Bir diğer dağ, söylem ve eylem uyumsuzluğudur. Bu bahis kısmen insanların özel hayatlarına dokunduğundan detaylı olarak izah etmeyeceğim.
Bir diğer dağ Türk milliyetçiliğinin şanlı mazinin hatıralarında takılıp kalması ve bugünü ıskalamasıdır. İnsanların atalarının yaptığı güzel işlerle gurur duyması, onları örnek alması elbette tabiidir. Ama geçmişle gurur duyarken içinde yaşadığın anın görmezden gelinmesinin fayda getirdiği görülmemiştir. Konuya bir de tersinden bakmak lazım. Bizim gurur duyduğumuz atalarımız mezarlarından kalkıp gelseler ve bizim şu anki halimizi görseler, acaba onlar da bizimle gurur duyarlar mıydı?

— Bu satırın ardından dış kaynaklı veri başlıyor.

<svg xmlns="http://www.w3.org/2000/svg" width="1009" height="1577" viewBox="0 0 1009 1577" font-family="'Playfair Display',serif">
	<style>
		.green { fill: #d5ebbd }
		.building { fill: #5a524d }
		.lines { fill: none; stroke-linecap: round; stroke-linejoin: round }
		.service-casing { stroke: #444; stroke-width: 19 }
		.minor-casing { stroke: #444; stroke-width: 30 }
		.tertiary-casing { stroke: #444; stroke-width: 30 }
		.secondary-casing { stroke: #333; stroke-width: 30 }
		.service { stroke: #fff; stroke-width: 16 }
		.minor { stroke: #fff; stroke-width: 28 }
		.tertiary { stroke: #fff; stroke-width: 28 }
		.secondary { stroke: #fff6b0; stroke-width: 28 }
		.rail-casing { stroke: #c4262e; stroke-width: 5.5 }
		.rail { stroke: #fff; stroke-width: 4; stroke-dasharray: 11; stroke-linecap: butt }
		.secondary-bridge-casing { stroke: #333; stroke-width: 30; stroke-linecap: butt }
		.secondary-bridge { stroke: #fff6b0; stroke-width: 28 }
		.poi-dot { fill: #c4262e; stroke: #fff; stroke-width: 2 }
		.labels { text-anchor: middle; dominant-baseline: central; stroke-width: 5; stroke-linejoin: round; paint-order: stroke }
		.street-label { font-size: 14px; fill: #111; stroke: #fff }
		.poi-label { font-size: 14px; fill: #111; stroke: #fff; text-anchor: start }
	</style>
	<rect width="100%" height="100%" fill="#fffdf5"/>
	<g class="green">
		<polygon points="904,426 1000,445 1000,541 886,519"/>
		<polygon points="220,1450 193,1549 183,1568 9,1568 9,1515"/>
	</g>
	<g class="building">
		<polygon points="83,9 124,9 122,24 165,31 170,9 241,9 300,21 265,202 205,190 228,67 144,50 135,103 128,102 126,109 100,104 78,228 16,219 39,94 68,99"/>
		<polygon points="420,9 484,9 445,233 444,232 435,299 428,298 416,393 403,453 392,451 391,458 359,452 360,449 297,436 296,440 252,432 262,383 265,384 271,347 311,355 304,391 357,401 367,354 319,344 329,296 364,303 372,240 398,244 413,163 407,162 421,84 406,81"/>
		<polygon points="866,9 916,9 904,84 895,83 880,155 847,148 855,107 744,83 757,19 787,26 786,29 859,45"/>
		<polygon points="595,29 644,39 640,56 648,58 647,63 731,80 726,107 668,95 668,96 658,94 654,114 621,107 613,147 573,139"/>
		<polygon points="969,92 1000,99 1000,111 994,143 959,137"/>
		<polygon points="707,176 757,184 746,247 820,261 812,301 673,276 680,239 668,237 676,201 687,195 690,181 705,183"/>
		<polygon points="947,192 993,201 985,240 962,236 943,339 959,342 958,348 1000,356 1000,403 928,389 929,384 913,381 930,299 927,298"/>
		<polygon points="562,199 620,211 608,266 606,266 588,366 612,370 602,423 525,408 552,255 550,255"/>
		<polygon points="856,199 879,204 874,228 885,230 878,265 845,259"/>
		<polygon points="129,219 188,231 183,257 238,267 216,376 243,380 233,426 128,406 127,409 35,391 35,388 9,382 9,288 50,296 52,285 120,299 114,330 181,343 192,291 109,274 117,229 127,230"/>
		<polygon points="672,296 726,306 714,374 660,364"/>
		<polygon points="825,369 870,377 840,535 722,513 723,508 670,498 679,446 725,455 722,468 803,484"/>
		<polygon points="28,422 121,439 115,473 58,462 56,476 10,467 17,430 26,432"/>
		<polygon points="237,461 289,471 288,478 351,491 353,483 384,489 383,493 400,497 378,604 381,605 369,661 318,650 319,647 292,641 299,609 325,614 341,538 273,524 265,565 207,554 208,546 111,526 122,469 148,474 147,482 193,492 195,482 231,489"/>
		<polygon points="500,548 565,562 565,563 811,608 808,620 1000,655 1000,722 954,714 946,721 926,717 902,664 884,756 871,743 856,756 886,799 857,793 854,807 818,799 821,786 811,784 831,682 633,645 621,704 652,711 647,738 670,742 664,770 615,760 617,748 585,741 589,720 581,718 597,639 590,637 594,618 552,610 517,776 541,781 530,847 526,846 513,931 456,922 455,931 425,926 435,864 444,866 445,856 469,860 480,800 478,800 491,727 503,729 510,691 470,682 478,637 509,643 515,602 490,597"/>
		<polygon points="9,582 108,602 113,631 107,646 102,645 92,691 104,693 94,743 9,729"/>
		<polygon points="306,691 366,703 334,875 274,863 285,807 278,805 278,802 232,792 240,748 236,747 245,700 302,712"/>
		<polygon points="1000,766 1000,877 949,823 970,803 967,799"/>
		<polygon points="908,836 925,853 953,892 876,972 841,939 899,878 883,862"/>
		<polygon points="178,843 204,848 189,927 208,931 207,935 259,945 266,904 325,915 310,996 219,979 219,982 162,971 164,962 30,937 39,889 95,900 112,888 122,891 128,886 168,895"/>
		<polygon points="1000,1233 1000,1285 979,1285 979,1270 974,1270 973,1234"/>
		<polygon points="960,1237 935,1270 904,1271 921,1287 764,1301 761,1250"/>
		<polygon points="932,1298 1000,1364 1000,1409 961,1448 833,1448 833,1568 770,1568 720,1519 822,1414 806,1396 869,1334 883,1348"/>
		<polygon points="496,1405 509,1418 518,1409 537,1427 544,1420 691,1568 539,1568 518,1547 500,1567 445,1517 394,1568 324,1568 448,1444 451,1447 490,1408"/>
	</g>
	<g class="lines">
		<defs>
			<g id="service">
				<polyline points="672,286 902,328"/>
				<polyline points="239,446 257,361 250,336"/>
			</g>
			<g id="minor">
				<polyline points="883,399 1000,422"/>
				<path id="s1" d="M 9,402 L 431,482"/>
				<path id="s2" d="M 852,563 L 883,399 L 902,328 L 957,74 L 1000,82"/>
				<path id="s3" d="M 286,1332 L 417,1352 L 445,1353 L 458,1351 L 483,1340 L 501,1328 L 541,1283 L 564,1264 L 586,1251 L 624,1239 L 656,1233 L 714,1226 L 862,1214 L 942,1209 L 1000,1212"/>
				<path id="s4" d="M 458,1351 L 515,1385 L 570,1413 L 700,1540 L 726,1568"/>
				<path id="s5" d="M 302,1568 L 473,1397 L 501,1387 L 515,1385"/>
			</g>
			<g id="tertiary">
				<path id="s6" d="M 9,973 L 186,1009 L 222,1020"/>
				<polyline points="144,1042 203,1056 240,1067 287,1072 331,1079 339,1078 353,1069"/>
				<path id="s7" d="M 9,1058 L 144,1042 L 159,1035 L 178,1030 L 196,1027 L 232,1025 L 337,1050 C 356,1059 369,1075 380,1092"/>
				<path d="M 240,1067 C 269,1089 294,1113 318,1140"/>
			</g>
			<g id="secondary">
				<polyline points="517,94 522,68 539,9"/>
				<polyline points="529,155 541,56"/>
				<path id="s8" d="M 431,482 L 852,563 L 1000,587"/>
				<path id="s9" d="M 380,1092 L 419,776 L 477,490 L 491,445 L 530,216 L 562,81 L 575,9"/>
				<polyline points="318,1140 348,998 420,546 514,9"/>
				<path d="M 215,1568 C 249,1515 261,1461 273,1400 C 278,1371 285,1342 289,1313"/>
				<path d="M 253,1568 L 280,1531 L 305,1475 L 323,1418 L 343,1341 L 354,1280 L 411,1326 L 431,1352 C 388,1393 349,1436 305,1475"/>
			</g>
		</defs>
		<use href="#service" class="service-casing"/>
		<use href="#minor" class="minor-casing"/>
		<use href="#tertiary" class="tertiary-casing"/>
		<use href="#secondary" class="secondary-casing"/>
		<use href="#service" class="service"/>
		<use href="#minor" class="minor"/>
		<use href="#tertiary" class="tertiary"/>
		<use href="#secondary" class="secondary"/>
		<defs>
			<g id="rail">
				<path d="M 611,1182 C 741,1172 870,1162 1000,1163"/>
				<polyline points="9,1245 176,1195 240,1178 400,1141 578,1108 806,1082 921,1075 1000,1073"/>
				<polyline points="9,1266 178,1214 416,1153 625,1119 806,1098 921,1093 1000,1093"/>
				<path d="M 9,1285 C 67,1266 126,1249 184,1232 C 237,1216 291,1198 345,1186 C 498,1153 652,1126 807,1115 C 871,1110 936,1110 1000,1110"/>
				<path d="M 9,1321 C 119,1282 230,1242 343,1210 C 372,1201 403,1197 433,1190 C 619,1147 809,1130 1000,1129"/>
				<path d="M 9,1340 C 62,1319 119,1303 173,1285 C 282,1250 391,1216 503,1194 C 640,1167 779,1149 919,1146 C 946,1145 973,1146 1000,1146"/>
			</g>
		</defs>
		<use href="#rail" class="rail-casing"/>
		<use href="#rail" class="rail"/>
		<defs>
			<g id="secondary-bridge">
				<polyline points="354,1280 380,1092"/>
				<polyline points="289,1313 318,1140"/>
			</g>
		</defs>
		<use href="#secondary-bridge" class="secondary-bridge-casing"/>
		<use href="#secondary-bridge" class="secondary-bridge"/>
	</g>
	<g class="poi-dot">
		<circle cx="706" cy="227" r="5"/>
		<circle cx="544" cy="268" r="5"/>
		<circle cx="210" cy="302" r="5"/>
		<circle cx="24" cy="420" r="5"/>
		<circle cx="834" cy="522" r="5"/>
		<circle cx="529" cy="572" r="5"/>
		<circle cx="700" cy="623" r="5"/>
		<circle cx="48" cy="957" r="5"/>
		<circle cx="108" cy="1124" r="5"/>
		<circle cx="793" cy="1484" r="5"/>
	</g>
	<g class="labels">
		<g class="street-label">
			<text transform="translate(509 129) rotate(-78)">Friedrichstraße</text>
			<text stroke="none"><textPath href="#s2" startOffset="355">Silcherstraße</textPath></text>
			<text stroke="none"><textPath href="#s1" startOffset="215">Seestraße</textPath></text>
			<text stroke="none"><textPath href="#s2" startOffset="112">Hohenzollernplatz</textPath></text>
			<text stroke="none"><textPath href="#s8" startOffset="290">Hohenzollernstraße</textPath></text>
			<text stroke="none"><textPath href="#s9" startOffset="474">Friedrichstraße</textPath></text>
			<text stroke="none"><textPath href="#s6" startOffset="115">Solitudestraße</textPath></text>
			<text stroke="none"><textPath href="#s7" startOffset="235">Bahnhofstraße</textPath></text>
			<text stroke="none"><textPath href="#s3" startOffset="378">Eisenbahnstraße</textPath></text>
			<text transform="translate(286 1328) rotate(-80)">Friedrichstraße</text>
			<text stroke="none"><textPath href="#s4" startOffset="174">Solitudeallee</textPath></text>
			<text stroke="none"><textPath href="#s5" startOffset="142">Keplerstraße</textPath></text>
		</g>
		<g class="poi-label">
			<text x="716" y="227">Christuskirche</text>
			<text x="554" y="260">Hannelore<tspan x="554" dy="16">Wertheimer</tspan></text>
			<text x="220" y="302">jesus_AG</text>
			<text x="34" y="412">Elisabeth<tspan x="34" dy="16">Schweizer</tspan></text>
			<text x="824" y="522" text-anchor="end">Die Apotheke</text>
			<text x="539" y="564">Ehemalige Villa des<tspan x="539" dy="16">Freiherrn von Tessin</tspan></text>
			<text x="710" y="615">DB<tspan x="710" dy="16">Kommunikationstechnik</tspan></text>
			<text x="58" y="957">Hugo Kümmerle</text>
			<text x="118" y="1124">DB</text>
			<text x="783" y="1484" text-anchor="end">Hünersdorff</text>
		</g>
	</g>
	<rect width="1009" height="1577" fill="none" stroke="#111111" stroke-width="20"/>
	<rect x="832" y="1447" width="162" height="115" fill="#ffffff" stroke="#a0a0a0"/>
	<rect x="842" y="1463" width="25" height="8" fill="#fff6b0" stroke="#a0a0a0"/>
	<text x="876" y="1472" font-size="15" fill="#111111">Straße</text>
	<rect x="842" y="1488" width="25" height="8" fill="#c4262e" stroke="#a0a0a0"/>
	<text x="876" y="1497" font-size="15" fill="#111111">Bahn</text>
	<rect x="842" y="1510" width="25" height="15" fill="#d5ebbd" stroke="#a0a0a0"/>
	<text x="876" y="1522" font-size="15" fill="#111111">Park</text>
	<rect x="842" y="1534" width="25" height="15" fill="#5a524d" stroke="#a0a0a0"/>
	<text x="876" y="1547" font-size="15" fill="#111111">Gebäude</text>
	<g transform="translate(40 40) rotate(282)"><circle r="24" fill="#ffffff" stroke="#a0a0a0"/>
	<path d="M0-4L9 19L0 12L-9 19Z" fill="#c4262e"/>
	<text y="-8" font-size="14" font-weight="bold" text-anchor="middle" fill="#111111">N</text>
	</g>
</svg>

Çin Seddi’ni aşan, Roma’ya diz çöktüren, İstanbul’u fetheden, Viyana önlerine giden, İstiklal Harbi’ni kazanıp “bozkurdun dirilişini” bizzat hayata geçiren atalarımızla övünmek bir meziyet değil. Milliyetçilik de değil.. Onların yaptıklarının üzerine bir şeyler ekleyebiliyorsak ancak o zaman gerçekten milliyetçi oluruz.

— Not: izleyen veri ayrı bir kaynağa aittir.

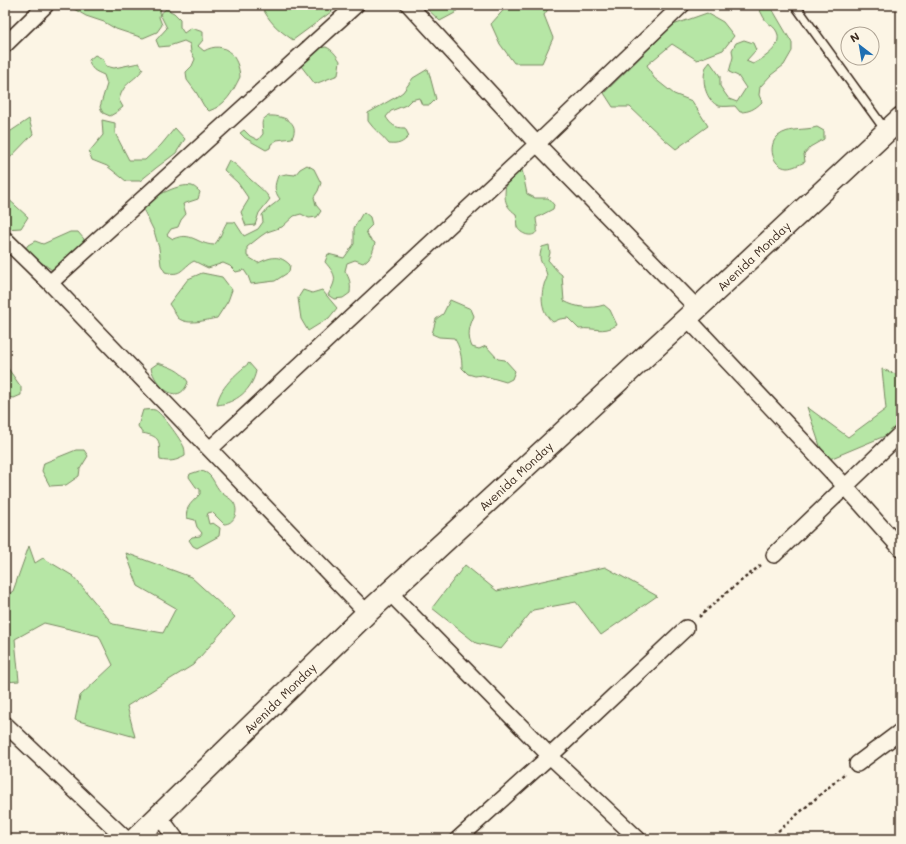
<svg xmlns="http://www.w3.org/2000/svg" width="906" height="844" font-family="Mali,sans-serif">
	<style>
		.green { fill: #b6e6a5; stroke: #788862 }
		.lines { fill: none; stroke-linecap: round; stroke-linejoin: round }
		.service-casing { stroke: #3b2a1e; stroke-width: 11 }
		.minor-casing { stroke: #3b2a1e; stroke-width: 18 }
		.secondary-casing { stroke: #3b2a1e; stroke-width: 24 }
		.path { stroke: #3b2a1e; stroke-width: 2.5; stroke-dasharray: 3 3; stroke-linecap: butt }
		.service { stroke: #fcf5e5; stroke-width: 8 }
		.minor { stroke: #fcf5e5; stroke-width: 15 }
		.secondary { stroke: #fcf5e5; stroke-width: 21 }
		.labels { text-anchor: middle; dominant-baseline: central; stroke-width: 3.5; stroke-linejoin: round; paint-order: stroke }
		.street-label { font-size: 12px; fill: #3b2a1e; stroke: #fcf5e5 }
	</style>
	<rect width="100%" height="100%" fill="#fcf5e5"/>
	<filter id="ink" filterUnits="userSpaceOnUse"><feTurbulence type="fractalNoise" baseFrequency=".025" numOctaves="2"/><feDisplacementMap in="SourceGraphic" scale="8" xChannelSelector="R" yChannelSelector="G"/><feConvolveMatrix kernelMatrix="1 2 1 2 8 2 1 2 1" color-interpolation-filters="sRGB"/></filter>
	<g filter="url(#ink)">
		<path class="green" d="M73 5H171L161 8 159 17 162 25 157 32 143 38 116 29 104 22 86 16 74 9Z
			M261 5H307L314 11 325 5H339L331 12 293 40C276 28 270 23 261 5Z
			M423 5H460L455 13 440 21Z
			M508 5H551L544 15 553 38 542 63H514L500 44 491 24Z
			M756 5H769L771 7 792 43V51L784 65 771 75 760 87 759 95 762 102C755 109 749 112 740 112L735 106C730 106 724 107 719 106 706 101 702 83 705 70 705 67 708 65 710 62L720 76V86L724 92 729 99 737 102 746 88 738 76 729 72 733 57 732 50 736 43 744 40 753 43 756 50 746 61 753 64C764 58 783 47 777 32 775 27 770 25 766 21 762 16 761 10 756 5Z
			M166 9 174 13 180 19V27L184 33 191 28 203 32V40L198 46 204 51C225 39 239 57 240 77 232 93 226 105 209 111L204 106 196 92 187 80 186 72 192 66 195 59 191 52 190 44 184 41 169 46 159 47 156 40 167 28 160 14Z
			M707 13 723 22 734 36 723 50 697 60 672 44 647 65 654 78 674 94 692 101 708 126 676 149 665 140 630 107H613L604 93 673 25Z
			M326 47C333 50 336 55 340 61L338 75 315 84 301 66 302 59 318 48Z
			M95 55 103 59 106 66 114 68 139 63 143 69C134 82 124 81 119 100L123 107 117 112 110 116 103 113 100 107 107 84 104 75C95 71 91 70 89 60Z
			M428 69 436 99 430 105H422L419 98 411 100 406 105 391 111 386 117C391 125 395 128 405 128L409 136C403 143 398 145 389 144 383 136 374 130 368 121V113L396 97 403 92 413 78Z
			M268 116C281 115 301 121 292 138L277 140 271 144 270 148 266 150 245 138 240 133 244 130 250 136 258 140 263 134C263 126 259 120 268 116Z
			M29 119 33 134 5 163V135Z
			M102 120 115 123V133L129 160H145L161 145 175 128 185 139 176 153 156 168 140 181H126L107 166 92 160 89 152 103 135Z
			M817 127 824 131V139L810 147 804 154 805 162C800 164 793 168 787 168 772 167 767 145 778 136 789 127 804 131 817 127Z
			M229 160C239 166 244 173 251 180 259 187 265 191 270 199L259 213 255 225 246 226 241 212 249 199 238 183 224 170Z
			M307 165 314 169 321 183 318 191 314 197 316 205 321 211 317 217 309 218 301 214 294 216 282 227 267 232 261 236 247 247V256L258 263C271 257 279 254 290 265L289 272 275 281 251 284 248 276 244 270 236 272 230 266 223 263 208 268 194 261C181 268 182 277 165 272L161 265 159 248 154 231 144 211 145 203C156 196 179 183 192 186 195 187 198 190 200 192L198 199 183 204 186 214 181 220 178 227 171 229 167 235 173 239C192 231 196 244 214 245 222 236 221 232 227 222H235L244 236 258 229 263 222 262 215C267 208 274 205 280 199 274 191 274 186 278 176L286 174 295 175 300 169Z
			M518 170H522L523 174 527 194 535 198H548L554 205 553 209 536 218C536 222 538 227 537 231 533 239 520 234 517 227 516 223 517 218 516 214 502 204 505 196 506 181Z
			M5 196 28 217 21 228 5 229Z
			M364 212 370 217 372 225 366 231 369 238 375 243C373 252 371 258 363 263L355 260 347 263 345 271C350 279 351 284 350 293L343 298 334 299 328 295C337 279 337 276 325 262L328 254 344 258 354 244V228L362 214Z
			M70 232H78L84 239 83 247 55 272 42 263 34 262 23 252 28 245 35 241 43 244Z
			M549 245 550 253 548 260C553 265 556 271 562 275L564 301C576 308 591 309 604 305L610 310 617 325C602 334 595 327 579 329L568 318 560 319 553 322C542 314 540 298 544 285 544 282 547 280 547 277 547 269 540 264 540 257 540 254 541 250 542 247Z
			M202 273 222 277 232 290 228 301 217 318C206 320 188 326 178 318 175 314 172 308 169 304L188 279Z
			M303 290 312 293 322 290 337 308 329 318 308 331 301 319 298 298Z
			M450 300 471 309 474 316C469 327 467 336 472 347L479 349 486 346 498 359 505 360 515 371 512 379 506 382 482 375 475 376 468 374 462 368C462 358 460 346 454 338L439 337 432 334 436 319 443 314Z
			M158 363C170 367 181 370 188 382 179 408 155 386 151 368Z
			M249 363 256 371C252 390 236 403 217 405 219 388 236 374 249 363Z
			M5 366 7 367 21 387V395L14 398 5 397Z
			M882 369 901 376V418L899 430 825 461 807 407 848 437 886 409Z
			M143 410C146 410 152 409 155 410 161 412 181 440 184 447 185 450 185 453 185 456 176 461 170 462 160 460 158 443 164 437 142 433L138 426Z
			M76 450H84L88 456 80 469 79 476 66 485 50 486 42 471 44 463Z
			M199 471C213 471 213 485 222 493 226 497 231 498 234 503 239 512 234 524 224 524L212 512 208 513 207 516 209 524 213 523 220 528 219 536 197 548 193 546 189 540 192 537 200 536 202 533 197 527 195 520 187 518C184 507 194 501 200 494V489L196 487 189 477 190 474Z
			M29 546 35 563 43 558 73 576 113 624 163 633 176 608 138 586 126 553 191 577 235 617 193 665 127 706 135 737 75 720 80 696 113 665 99 636 44 623 15 639 19 681 5 682V597L13 591Z
			M465 565 497 591 605 567 657 596 601 635 576 602 533 610 501 649 476 643 432 608Z"/>
		<g class="lines">
			<defs>
				<path id="service" d="M795 5 886 131"/>
				<path id="minor" d="M409 5 537 144 697 308
					M5 45 46 5
					M5 239 50 283 367 613
					M50 283 356 5
					M687 318 845 486 901 549
					M210 449 537 144 682 5
					M774 555 901 433
					M390 593 550 756 638 839
					M5 724 126 839
					M857 764 901 731
					M159 816 176 839
					M458 839 550 756 686 628"/>
				<g id="secondary">
					<path id="s1" d="M135 839 367 613 687 318 901 118"/>
				</g>
			</defs>
			<use href="#service" class="service-casing"/>
			<use href="#minor" class="minor-casing"/>
			<use href="#secondary" class="secondary-casing"/>
			<path class="path" d="M699 617 726 593 761 565
				M769 839 844 774"/>
			<use href="#service" class="service"/>
			<use href="#minor" class="minor"/>
			<use href="#secondary" class="secondary"/>
		</g>
	</g>
	<g class="labels">
		<g class="street-label">
			<text stroke="none"><textPath href="#s1" startOffset="850">Avenida Monday</textPath></text>
			<text stroke="none"><textPath href="#s1" startOffset="526">Avenida Monday</textPath></text>
			<text stroke="none"><textPath href="#s1" startOffset="202">Avenida Monday</textPath></text>
		</g>
	</g>
	<rect width="906" height="844" fill="none" stroke="#fcf5e5" stroke-width="20"/>
	<rect x="10" y="10" width="886" height="824" fill="none" stroke="#3b2a1e" stroke-width="1.5" filter="url(#ink)"/>
	<g transform="translate(860 46) rotate(329)"><circle r="19" fill="#fcf5e5" stroke="#afa495"/>
	<path d="M0-3L7 15L0 10L-7 15Z" fill="#1f6fb2"/>
	<text y="-6" font-size="11" font-weight="bold" text-anchor="middle" fill="#3b2a1e">N</text>
	</g>
</svg>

Anayasa hukukunda “Yeni Kuşaklar Teorisi” diye bir kavram vardır. 19. yüzyıl ABD Başkanlarından Thomas Jefferson’un ortaya attığı bu teoriye göre “Eski kuşakların iradesi yeni kuşakları bağlamaz. Çünkü yeryüzü nimetlerinden toprağın altındaki ölüler değil, üstündeki diriler istifade ederler.”
Kur’an’da Bakara suresinde tekrarlayan bir ayette şöyle der; “Onlar bir ümmetti, gelip geçtiler. Onların kazandıkları onlara, sizin kazandıklarınız size..”

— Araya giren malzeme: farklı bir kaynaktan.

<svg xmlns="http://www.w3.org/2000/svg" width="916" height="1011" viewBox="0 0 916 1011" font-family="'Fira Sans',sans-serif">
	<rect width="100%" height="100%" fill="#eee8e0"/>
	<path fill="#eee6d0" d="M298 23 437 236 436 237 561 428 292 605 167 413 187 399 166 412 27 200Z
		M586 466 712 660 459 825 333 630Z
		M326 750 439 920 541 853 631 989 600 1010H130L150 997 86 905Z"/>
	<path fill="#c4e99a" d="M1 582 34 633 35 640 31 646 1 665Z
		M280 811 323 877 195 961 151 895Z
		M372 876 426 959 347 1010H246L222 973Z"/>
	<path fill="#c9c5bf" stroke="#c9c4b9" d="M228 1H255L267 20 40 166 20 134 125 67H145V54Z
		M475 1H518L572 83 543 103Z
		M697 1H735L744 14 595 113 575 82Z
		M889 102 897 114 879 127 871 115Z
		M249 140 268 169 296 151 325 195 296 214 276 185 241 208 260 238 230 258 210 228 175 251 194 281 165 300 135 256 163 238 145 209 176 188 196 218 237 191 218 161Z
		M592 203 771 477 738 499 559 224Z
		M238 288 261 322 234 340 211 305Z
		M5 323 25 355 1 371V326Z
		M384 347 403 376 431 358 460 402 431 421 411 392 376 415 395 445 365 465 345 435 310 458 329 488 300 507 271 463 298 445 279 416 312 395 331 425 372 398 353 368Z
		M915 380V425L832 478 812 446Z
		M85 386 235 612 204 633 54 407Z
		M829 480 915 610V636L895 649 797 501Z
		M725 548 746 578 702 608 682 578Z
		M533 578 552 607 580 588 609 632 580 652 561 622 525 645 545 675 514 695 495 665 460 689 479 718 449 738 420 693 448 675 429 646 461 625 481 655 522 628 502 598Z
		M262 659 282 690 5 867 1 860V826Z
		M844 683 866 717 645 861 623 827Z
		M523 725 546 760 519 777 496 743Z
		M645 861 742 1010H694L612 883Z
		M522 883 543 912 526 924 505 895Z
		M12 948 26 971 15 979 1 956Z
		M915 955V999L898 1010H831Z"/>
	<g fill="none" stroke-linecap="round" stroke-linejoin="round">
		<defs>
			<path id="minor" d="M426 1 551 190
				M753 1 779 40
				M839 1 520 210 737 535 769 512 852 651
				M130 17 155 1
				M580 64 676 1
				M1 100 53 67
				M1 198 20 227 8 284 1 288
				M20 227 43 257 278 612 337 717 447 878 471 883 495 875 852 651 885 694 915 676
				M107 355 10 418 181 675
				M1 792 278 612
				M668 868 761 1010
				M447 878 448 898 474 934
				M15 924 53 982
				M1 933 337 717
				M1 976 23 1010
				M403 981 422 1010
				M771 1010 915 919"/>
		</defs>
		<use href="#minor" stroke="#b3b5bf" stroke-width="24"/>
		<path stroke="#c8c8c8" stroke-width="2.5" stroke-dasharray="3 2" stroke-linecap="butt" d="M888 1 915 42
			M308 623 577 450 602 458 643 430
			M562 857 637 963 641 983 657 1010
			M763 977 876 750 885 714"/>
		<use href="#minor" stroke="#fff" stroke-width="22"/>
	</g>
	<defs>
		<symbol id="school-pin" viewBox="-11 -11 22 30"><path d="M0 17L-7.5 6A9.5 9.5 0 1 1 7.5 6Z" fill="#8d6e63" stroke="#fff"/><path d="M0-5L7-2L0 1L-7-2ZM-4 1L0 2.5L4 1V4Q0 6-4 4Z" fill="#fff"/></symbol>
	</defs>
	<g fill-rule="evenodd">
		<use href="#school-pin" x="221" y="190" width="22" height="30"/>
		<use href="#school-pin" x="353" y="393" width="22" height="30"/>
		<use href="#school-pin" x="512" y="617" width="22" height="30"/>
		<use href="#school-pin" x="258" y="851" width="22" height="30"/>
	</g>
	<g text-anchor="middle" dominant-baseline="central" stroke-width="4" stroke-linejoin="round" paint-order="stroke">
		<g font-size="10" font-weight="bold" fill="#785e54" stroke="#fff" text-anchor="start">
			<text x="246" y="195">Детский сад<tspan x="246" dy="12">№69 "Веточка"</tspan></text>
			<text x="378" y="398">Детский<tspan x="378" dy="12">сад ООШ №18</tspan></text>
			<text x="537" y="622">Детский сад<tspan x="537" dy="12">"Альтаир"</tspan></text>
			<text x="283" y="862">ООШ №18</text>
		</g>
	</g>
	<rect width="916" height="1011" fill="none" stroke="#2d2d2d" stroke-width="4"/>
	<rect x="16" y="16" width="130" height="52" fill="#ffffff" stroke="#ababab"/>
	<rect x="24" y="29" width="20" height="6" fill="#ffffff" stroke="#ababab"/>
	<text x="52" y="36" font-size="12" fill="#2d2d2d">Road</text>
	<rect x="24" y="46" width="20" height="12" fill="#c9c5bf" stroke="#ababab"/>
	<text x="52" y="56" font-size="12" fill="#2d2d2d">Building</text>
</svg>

Bugün Türk milliyetçiliğinin fikri prangalarını kırıp çağını yakalaması lazım. Türk olmak, başarılı olmak için tek başına yeterli değil. Her oyunu kendi kuralları içerisinde oynamanız lazım. Günümüzde artık yerel olan değil evrensel olanın sözü geçiyor. Bütün dünyaya hitap eden, evrensel bir yönünüz olmadan hiçbir sahada başarıyı yakalayamazsınız.
Devir artık ne at üzerinde Viyana kapılarına dayanma ne de küffar üzerine kılıç sallama devri. Bugün ülkeleri fikirler ve buluşlar fethediyor. Ekonomisini kontrol altına alabildiğiniz ülke kendiliğinden sizin oluyor. Türk milliyetçiliğinin mevcut şartlarda yeni bir “Kızıl Elma” ya ve yeni yöntemlere ihtiyacı var. Aksi halde kendi Ergenekon’undan kurtulamayacak ve keskin sirke hesabı küpüne zarar vermekten başka bir işe de yaramayacak.